Some of the most essential pleasures or comforts in life can be traced so far back in human history that they seem to disappear in the mists of time. The cultivation and consumption of grapes and their juice is a prime example. Nevertheless, as archaeologists in collaboration with paleobotanists, have further extended and refined their reach, we now know that wine was likely first enjoyed and systematically produced during the Neolithic period, some 6,000 to 7,000 years ago. It was during this early era when people in the Near East and in the Greek world first began to leave the nomadic life and settle down that we see the appearance of human cultivated or reared plants and animals.
Grape vines, now characteristic of Greece and the Mediterranean region, seem originally to have migrated westward from the Middle East. At Fajji Firuz Tape, in Northern Iran, the 1968 discovery of storage jars, embedded in the kitchen floor of a mud-brick dwelling dated to ca. 5,400-5,000 BC, revealed the presence of yellowish and reddish salts from tartaric acid – a substance that naturally occurs most significantly in grapes. Other evidence points to Georgia and Armenia, at the eastern end of the Black Sea as area of earliest grape cultivation. A full-fledged winery, containing a wine press, fermentation vats, jars, cups, and traces of grape seeds and vines was unearthed in 2007 in Areni-1 cave complex in Vayots Dzor, Armenia. In the Mediterranean, wine residues bearing traces of tartaric acid have also been identified on fragments of distinctive, nipple-based storage jars in the Erimi area of southeastern Cyprus and are reported as the earliest examples of Mediterranean wine making, predating 1,500 years wine production evidence in Crete and Northern Greece. An excavation in 1989 in eastern Macedonia, revealed the pips and skins of a carbonized pile of crushed grapes, dated to ca 4,300.

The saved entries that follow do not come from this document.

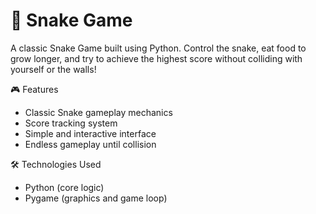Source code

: # 🐍 Snake Game

A classic Snake Game built using Python. Control the snake, eat food to grow longer, and try to achieve the highest score without colliding with yourself or the walls!

🎮 Features
- Classic Snake gameplay mechanics
- Score tracking system
- Simple and interactive interface
- Endless gameplay until collision

🛠️ Technologies Used
- Python (core logic)
- Pygame (graphics and game loop)
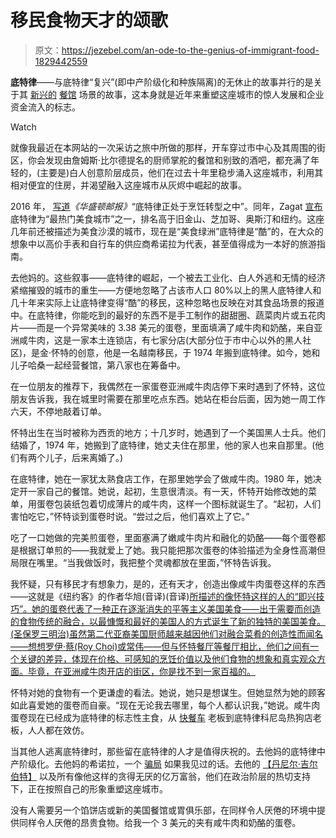 # 移民食物天才的颂歌

> 原文：<https://jezebel.com/an-ode-to-the-genius-of-immigrant-food-1829442559>

**底特律**——与底特律“复兴”(即中产阶级化和种族隔离)的无休止的故事并行的是关于其 [新兴的](https://www.nytimes.com/2014/10/12/travel/in-detroit-revitalizing-taste-by-taste.html) [餐馆](https://www.washingtonpost.com/lifestyle/food/one-of-the-countrys-poorest-cities-is-suddenly-becoming-a-food-mecca/2016/01/04/82631234-ad80-11e5-b820-eea4d64be2a1_story.html?utm_term=.336f365d13a5) 场景的故事，这本身就是近年来重塑这座城市的惊人发展和企业资金流入的标志。

Watch

就像我最近在本网站的一次采访之旅中所做的那样，开车穿过市中心及其周围的街区，你会发现由詹姆斯·比尔德提名的厨师掌舵的餐馆和别致的酒吧，都充满了年轻的，(主要是)白人创意阶层成员，他们在过去十年里稳步涌入这座城市，利用其相对便宜的住房，并渴望融入这座城市从灰烬中崛起的故事。

2016 年， [写道](https://www.washingtonpost.com/lifestyle/food/one-of-the-countrys-poorest-cities-is-suddenly-becoming-a-food-mecca/2016/01/04/82631234-ad80-11e5-b820-eea4d64be2a1_story.html?utm_term=.336f365d13a5)*《华盛顿邮报》*“底特律正处于烹饪转型之中”。同年，Zagat [宣布](https://www.zagat.com/b/the-26-hottest-food-cities-of-2016?utm_content=buffer76553&utm_medium=social&utm_source=twitter.com&utm_campaign=buffer#14) 底特律为“最热门美食城市”之一，排名高于旧金山、芝加哥、奥斯汀和纽约。这座几年前还被描述为美食沙漠的城市，现在是“美食绿洲”底特律是“酷”的，在大众的想象中以高价手表和自行车的供应商希诺拉为代表，甚至值得成为一本好的旅游指南。

去他妈的。这些叙事——底特律的崛起，一个被去工业化、白人外逃和无情的经济紧缩摧毁的城市的重生——方便地忽略了占该市人口 80%以上的黑人底特律人和几十年来实际上让底特律变得“酷”的移民，这种忽略也反映在对其食品场景的报道中。在底特律，你能吃到的最好的东西不是手工制作的甜甜圈、蔬菜肉片或五花肉片——而是一个异常美味的 3.38 美元的蛋卷，里面填满了咸牛肉和奶酪，来自亚洲咸牛肉，这是一家本土连锁店，有七家分店(大部分位于市中心以外的黑人社区)，是金·怀特的创意，他是一名越南移民，于 1974 年搬到底特律。如今，她和儿子哈桑一起经营餐馆，第八家也在筹备中。

在一位朋友的推荐下，我偶然在一家蛋卷亚洲咸牛肉店停下来时遇到了怀特，这位朋友告诉我，我在城里时需要在那里吃点东西。她站在柜台后面，因为她一周工作六天，不停地敲着订单。

怀特出生在当时被称为西贡的地方；十几岁时，她遇到了一个美国黑人士兵。他们结婚了，1974 年，她搬到了底特律，她丈夫住在那里，他的家人也来自那里。(他们有两个儿子，后来离婚了。)

在底特律，她在一家犹太熟食店工作，在那里她学会了做咸牛肉。1980 年，她决定开一家自己的餐馆。她说，起初，生意很清淡。有一天，怀特开始修改她的菜单，用蛋卷包装纸包着切成薄片的咸牛肉，这样一个图标就诞生了。“起初，人们害怕吃它，”怀特谈到蛋卷时说。“尝过之后，他们喜欢上了它。”

吃了一口她做的完美煎蛋卷，里面塞满了嫩咸牛肉片和融化的奶酪——每个蛋卷都是根据订单煎的——我就爱上了她。我只能把那次蛋卷的体验描述为全身性高潮但局限在嘴里。“当我做饭时，我把整个灵魂都放在里面，”怀特告诉我。

我怀疑，只有移民才有想象力，是的，还有天才，创造出像咸牛肉蛋卷这样的东西——这就是《纽约客》的作者华旭(音译)(音译)[所描述的像怀特这样的人的“即兴技巧”。她的蛋卷代表了一种正在逐渐消失的平等主义美国美食——出于需要而创造的食物传统的融合，以最慷慨和最好的美国人的方式诞生了新的独特的美国美食。(圣保罗三明治)虽然第二代亚裔美国厨师越来越因他们对融合菜肴的创造性而闻名——想想罗伊·蔡(Roy Choi)或常伟——但与怀特餐厅等餐厅相比，他们之间有一个关键的差异，体现在价格、可感知的烹饪价值以及他们食物的想象和真实观众方面。毕竟，在亚洲咸牛肉开店的街区，你是找不到一家百福的。](https://www.newyorker.com/culture/cultural-comment/chinese-food-and-the-joy-of-inauthentic-cooking)

怀特对她的食物有一个更谦虚的看法。她说，她只是想谋生。但她显然为她的顾客如此喜爱她的蛋卷而自豪。“现在无论我去哪里，每个人都认识我，”她说。咸牛肉蛋卷现在已经成为底特律的标志性主食，从 [快餐车](https://detroit.eater.com/2017/3/17/14958230/fat-panda-food-truck-detroit-asian-takeout-restaurant) 老板到底特律科尼岛热狗店老板，人人都在效仿。

当其他人逃离底特律时，那些留在底特律的人才是值得庆祝的。去他妈的底特律中产阶级化。去他妈的希诺拉，一个 [骗局](https://www.inc.com/magazine/201604/stacy-perman/shinola-watch-history-manufacturing-heritage-brand.html) 如果我见过的话。去他的 [【丹尼尔·吉尔伯特】](https://www.businessinsider.com/quicken-loans-dan-gilbert-detroit-2018-8) 以及所有像他这样的贪得无厌的亿万富翁，他们在政治阶层的热切支持下，正在按照自己的形象重塑这座城市。

没有人需要另一个馅饼店或新的美国餐馆或胃俱乐部，在同样令人厌倦的环境中提供同样令人厌倦的昂贵食物。给我一个 3 美元的夹有咸牛肉和奶酪的蛋卷。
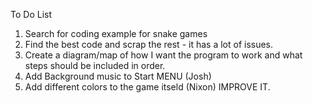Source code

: To Do List 

1. Search for coding example for snake games 
2. Find the best code and scrap the rest - it has a lot of issues.
3. Create a diagram/map of how I want the program to work and what steps should be included in order.
4. Add Background music to Start MENU (Josh)
5. Add different colors to  the game itseld (Nixon)
IMPROVE IT.
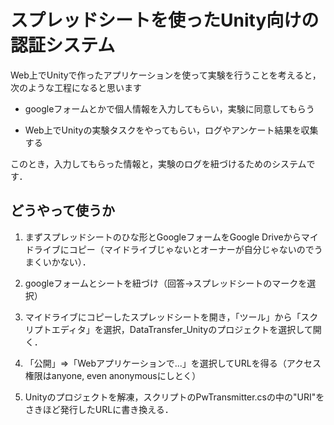 # スプレッドシートを使ったUnity向けの認証システム
Web上でUnityで作ったアプリケーションを使って実験を行うことを考えると，次のような工程になると思います　

- googleフォームとかで個人情報を入力してもらい，実験に同意してもらう

- Web上でUnityの実験タスクをやってもらい，ログやアンケート結果を収集する

このとき，入力してもらった情報と，実験のログを紐づけるためのシステムです．


## どうやって使うか

1. まずスプレッドシートのひな形とGoogleフォームをGoogle Driveからマイドライブにコピー（マイドライブじゃないとオーナーが自分じゃないのでうまくいかない）．

2. googleフォームとシートを紐づけ（回答→スプレッドシートのマークを選択）

3. マイドライブにコピーしたスプレッドシートを開き，「ツール」から「スクリプトエディタ」を選択，DataTransfer_Unityのプロジェクトを選択して開く．

4. 「公開」⇒「Webアプリケーションで...」を選択してURLを得る（アクセス権限はanyone, even anonymousにしとく）

5. Unityのプロジェクトを解凍，スクリプトのPwTransmitter.csの中の"URI"をさきほど発行したURLに書き換える．
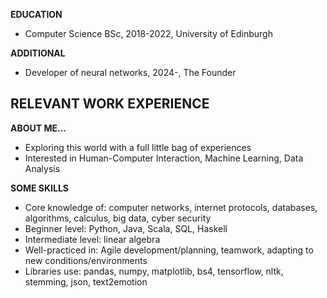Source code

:**EDUCATION**
  - Computer Science BSc, 2018-2022, University of Edinburgh

**ADDITIONAL**
  - Developer of neural networks, 2024-, The Founder

**RELEVANT WORK EXPERIENCE**
  - 

**ABOUT ME...**
- Exploring this world with a full little bag of experiences
- Interested in Human-Computer Interaction, Machine Learning, Data Analysis

**SOME SKILLS**
- Core knowledge of: computer networks, internet protocols, databases, algorithms, calculus, big data, cyber security
- Beginner level: Python, Java, Scala, SQL, Haskell
- Intermediate level: linear algebra
- Well-practiced in: Agile development/planning, teamwork, adapting to new conditions/environments
- Libraries use: pandas, numpy, matplotlib, bs4, tensorflow, nltk, stemming, json, text2emotion
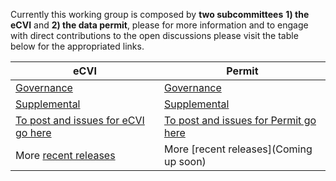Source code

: Currently this working group is composed by **two subcommittees** __1) the eCVI__ and __2) the data permit__, please for more information and to engage with direct contributions to the open discussions please visit the table below for the appropriated links.

| eCVI                                                                                          	| Permit                                                                                          	|
|-----------------------------------------------------------------------------------------------	|-------------------------------------------------------------------------------------------------	|
| [Governance](https://github.com/AAVLD-USAHA-ITStandards/eCVI/tree/master/Governance)          	| [Governance](https://github.com/AAVLD-USAHA-ITStandards/eCVI/tree/master/Governance)            	|
| [Supplemental](https://github.com/AAVLD-USAHA-ITStandards/eCVI/tree/master/Supplemental)      	| [Supplemental](https://github.com/AAVLD-USAHA-ITStandards/eCVI/tree/master/Supplemental)        	|
| [To post and issues for eCVI go here](https://github.com/AAVLD-USAHA-ITStandards/eCVI/issues) 	| [To post and issues for Permit go here](https://github.com/AAVLD-USAHA-ITStandards/eCVI/issues) 	|
| More [recent releases](https://github.com/AAVLD-USAHA-ITStandards/eCVI/releases/tag/v2.3)     	| More [recent releases](Coming up soon)                                                          	|
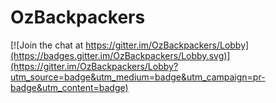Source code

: # OzBackpackers

[![Join the chat at https://gitter.im/OzBackpackers/Lobby](https://badges.gitter.im/OzBackpackers/Lobby.svg)](https://gitter.im/OzBackpackers/Lobby?utm_source=badge&utm_medium=badge&utm_campaign=pr-badge&utm_content=badge)
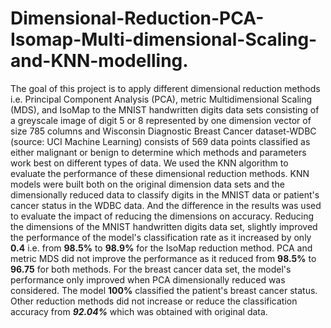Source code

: # Dimensional-Reduction-PCA-Isomap-Multi-dimensional-Scaling-and-KNN-modelling.
The goal of this project is to apply different dimensional reduction methods i.e. Principal Component Analysis (PCA), metric Multidimensional Scaling (MDS), and IsoMap to the MNIST handwritten digits data sets consisting of a greyscale image of digit 5 or 8 represented by one dimension vector of size 785 columns and Wisconsin Diagnostic Breast Cancer dataset-WDBC (source: UCI Machine Learning) consists of 569 data points classified as either malignant or benign to determine which methods and parameters work best on different types of data. We used the KNN algorithm to evaluate the performance of these dimensional reduction methods. KNN models were built both on the original dimension data sets and the dimensionally reduced data to classify digits in the MNIST data or patient's cancer status in the WDBC data. And the difference in the results was used to evaluate the impact of reducing the dimensions on accuracy.  Reducing the dimensions of the MNIST handwritten digits data set, slightly improved the performance of the model's classification rate as it increased by only **0.4** i.e. from **98.5%** to **98.9%** for the IsoMap reduction method. PCA and metric MDS did not improve the performance as it reduced from **98.5%** to **96.75** for both methods. For the breast cancer data set, the model's performance only improved when PCA dimensionally reduced was considered. The model **100%** classified the patient's breast cancer status. Other reduction methods did not increase or reduce the classification accuracy from ***92.04%*** which was obtained with original data.
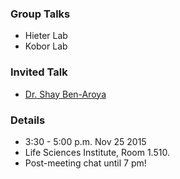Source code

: ### Group Talks

* Hieter Lab
* Kobor Lab

### Invited Talk

* [Dr. Shay Ben-Aroya](http://research.biu.ac.il/content/dr-ben-aroyas-lab-0)

### Details
- 3:30 - 5:00 p.m. Nov 25 2015
- Life Sciences Institute, Room 1.510.
- Post-meeting chat until 7 pm!
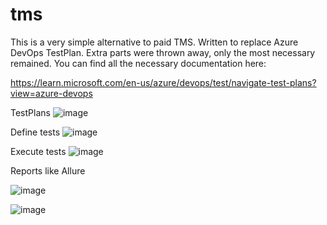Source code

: # tms
This is a very simple alternative to paid TMS. Written to replace Azure DevOps TestPlan. Extra parts were thrown away, only the most necessary remained.
You can find all the necessary documentation here:

https://learn.microsoft.com/en-us/azure/devops/test/navigate-test-plans?view=azure-devops

TestPlans
![image](https://github.com/NavyCode/tms/assets/17354287/21167842-b3ab-40e3-8144-d96622f9dfcb)

Define tests
![image](https://github.com/NavyCode/tms/assets/17354287/1b641234-a870-46dd-8cea-54ecc979d77b)

Execute tests
![image](https://github.com/NavyCode/tms/assets/17354287/35c29c06-5c45-475c-b6a3-7b881366ae8d)

Reports like Allure

![image](https://github.com/NavyCode/tms/assets/17354287/4942b964-23e3-4e77-936b-8dbae917dbd8)

![image](https://github.com/NavyCode/tms/assets/17354287/80884fbc-1770-44b3-b26d-e1a3b0371758)
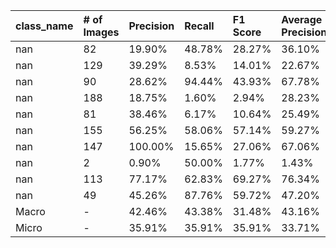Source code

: | class_name   | # of Images   | Precision   | Recall   | F1 Score   | Average Precision   |
|:-------------|:--------------|:------------|:---------|:-----------|:--------------------|
| nan          | 82            | 19.90%      | 48.78%   | 28.27%     | 36.10%              |
| nan          | 129           | 39.29%      | 8.53%    | 14.01%     | 22.67%              |
| nan          | 90            | 28.62%      | 94.44%   | 43.93%     | 67.78%              |
| nan          | 188           | 18.75%      | 1.60%    | 2.94%      | 28.23%              |
| nan          | 81            | 38.46%      | 6.17%    | 10.64%     | 25.49%              |
| nan          | 155           | 56.25%      | 58.06%   | 57.14%     | 59.27%              |
| nan          | 147           | 100.00%     | 15.65%   | 27.06%     | 67.06%              |
| nan          | 2             | 0.90%       | 50.00%   | 1.77%      | 1.43%               |
| nan          | 113           | 77.17%      | 62.83%   | 69.27%     | 76.34%              |
| nan          | 49            | 45.26%      | 87.76%   | 59.72%     | 47.20%              |
| Macro        | -             | 42.46%      | 43.38%   | 31.48%     | 43.16%              |
| Micro        | -             | 35.91%      | 35.91%   | 35.91%     | 33.71%              |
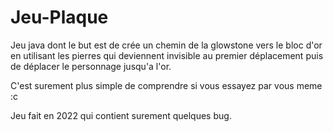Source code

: # Jeu-Plaque
Jeu java dont le but est de crée un chemin de la glowstone vers le bloc d'or en utilisant les pierres qui deviennent invisible au premier déplacement puis de déplacer le personnage jusqu'a l'or.

C'est surement plus simple de comprendre si vous essayez par vous meme :c

Jeu fait en 2022 qui contient surement quelques bug.
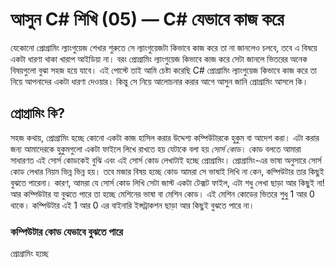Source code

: # আসুন C# শিখি (05) — C# যেভাবে কাজ করে


যেকোনো প্রোগ্রামিং ল্যাংগুয়েজ শেখার শুরুতে সে ল্যাংগুয়েজটা কিভাবে কাজ করে তা না জানলেও চলবে, তবে এ বিষয়ে একটা ধারণা থাকা খারাপ আইডিয়া না। বরং প্রোগ্রামিং ল্যাংগুয়েজ কিভাবে কাজ করে সেটা জানলে ভিতরের অনেক বিষয়গুলো বুঝা সহজ হয়ে যাবে। এই পোস্টে তাই আমি চেষ্টা করেছি C# প্রোগ্রামিং ল্যাংগুয়েজ কিভাবে কাজ করে তা নিয়ে আপনাদের একটা ধারণা দেওয়ার। কিন্তু সে নিয়ে আলোচনার করার আগে আসুন জানি প্রোগ্রামিং আসলে কি।

## প্রোগ্রামিং কি?

সহজ কথায়, প্রোগ্রামিং হচ্ছে কোনো একটা কাজ হাসিল করার উদ্দেশ্য কম্পিউটারকে হুকুম বা আদেশ করা। এটা করার জন্য আমাদেরকে হুকুমগুলো একটা ফাইলে লিখে রাখতে হয় যেটাকে বলা হয় _সোর্স কোড_। কোড বলতে আমারা সাধারণত এই সোর্স কোডকেই বুঝি এবং এই সোর্স কোড লেখাটাই হচ্ছে প্রোগ্রামিং। প্রোগ্রামিং-এর ভাষা অনুসারে সোর্স কোড লেখার নিয়ম ভিন্ন ভিন্ন হয়। তবে মজার বিষয় হচ্ছে কোড আমরা সে ভাষাই লিখি না কেন, কম্পিউটার তার কিছুই বুঝতে পারেনা। কারণ, আমরা যে সোর্স কোড লিখি সেটা জাস্ট একটা টেক্সট ফাইল, এটা শধু লেখা ছাড়া আর কিছুই না! আর কম্পিউটার যা বুঝতে পারে তা হচ্ছে মেশিনের ভাষা বা মেশিন কোড। এই মেশিন কোডের ভিতরে শুধু 1 আর 0 থাকে। কম্পিউটার এই 1 আর 0 এর বাইনারি ইন্সট্রাকশন ছাড়া আর কিছুই বুঝতে পারে না।

### কম্পিউটার কোড যেভাবে বুঝতে পারে

প্রোগ্রামিং হচ্ছে




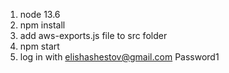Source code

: 1. node 13.6
2. npm install
3. add aws-exports.js file to src folder
4. npm start
5. log in with elishashestov@gmail.com Password1


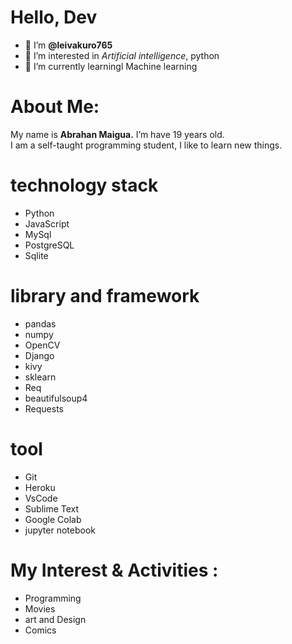 # Hello, Dev


- 👋 I’m **@leivakuro765**
- 👀 I’m interested in <i>Artificial intelligence</i>, python 
- 🌱 I’m currently learningl Machine learning
<!--- - 💞️ I’m looking to collaborate on ... --->


# About Me:
 
 My name is **Abrahan Maigua.** I’m have 19 years old.<br>
 I am a self-taught programming student, I like to learn new things.

# technology stack
- Python
- JavaScript
- MySql
- PostgreSQL
- Sqlite
# library and framework 
- pandas
- numpy
- OpenCV
- Django
- kivy
- sklearn
- Req
- beautifulsoup4
- Requests

# tool
- Git
- Heroku
- VsCode
- Sublime Text
- Google Colab
- jupyter notebook
    
# My Interest & Activities : 

- Programming
- Movies
- art and Design
- Comics

<!---

<p align="center">
<a href="https://github.com/knightbearr">
  <img height="150em" src="https://github-readme-stats-eight-theta.vercel.app/api?username=knightbearr&show_icons=true&theme=bear&include_all_commits=true&count_private=true"/>
  <img height="150em" src="https://github-readme-stats-eight-theta.vercel.app/api/top-langs/?username=knightbearr&layout=compact&langs_count=8&theme=bear"/>
</a>

 ![GitHub Activity Graph](https://activity-graph.herokuapp.com/graph?username=knightbearr&theme=github)
 
  <p align="center">
leivakuro765/leivakuro765 is a ✨ special ✨ repository because its `README.md` (this file) appears on your GitHub profile.
You can click the Preview link to take a look at your changes.

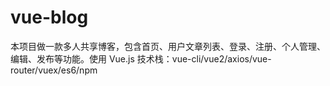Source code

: # vue-blog
本项目做一款多人共享博客，包含首页、用户文章列表、登录、注册、个人管理、编辑、发布等功能。使用 Vue.js 技术栈：vue-cli/vue2/axios/vue-router/vuex/es6/npm

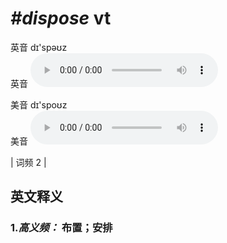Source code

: # ***\#dispose*** vt
英音 dɪ'spəʊz  
英音
<audio src="./media/dispose-B.aac" controls="controls"></audio>

美音 dɪ'spoʊz  
美音
<audio src="./media/dispose.aac" controls="controls"></audio>



| 词频 2 |  

英文释义
---
### 1.*高义频：* **布置；安排**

The practice of ceremonial and convivial imbibing of wine developed in the Bronze Age Greek world through the fourth, third and second millennia BC, until we find such well-stocked party venues as the Mycenaean-era palace of King Nestor of Pylos, in the southeastern Peloponnese. There, storerooms contained large wine jars. In Crete, the Minoans, who likely influenced the oenological culture of the mainland Mycenaeans, drank wine from horn-shaped rhytons. Clearly, conventions concerning the production and sharing of wine had become highly refined by the Mycenaean Late Bronze Age, during which harvest festivals were established. The Mycenaenas became consummate trader of wine, inserting themselves into an increasingly international Mediterranean market and shipping their goods both eastward, to Cyprus, Egypt and the Levant, and westward to Sicily and southern Italy. Already, wine played a key role in economic, religious, social and even medical aspects of everyday Greek life. Wine represented the first real global, and globalizing, commercial product, which brought together regions, towns, ports and people. Followed closely by olive oil, wine acquired a level of economic demand that fostered long-distance contacts and led to the creation of progressively complex infrastructures and grape/wine related beliefs and traditions.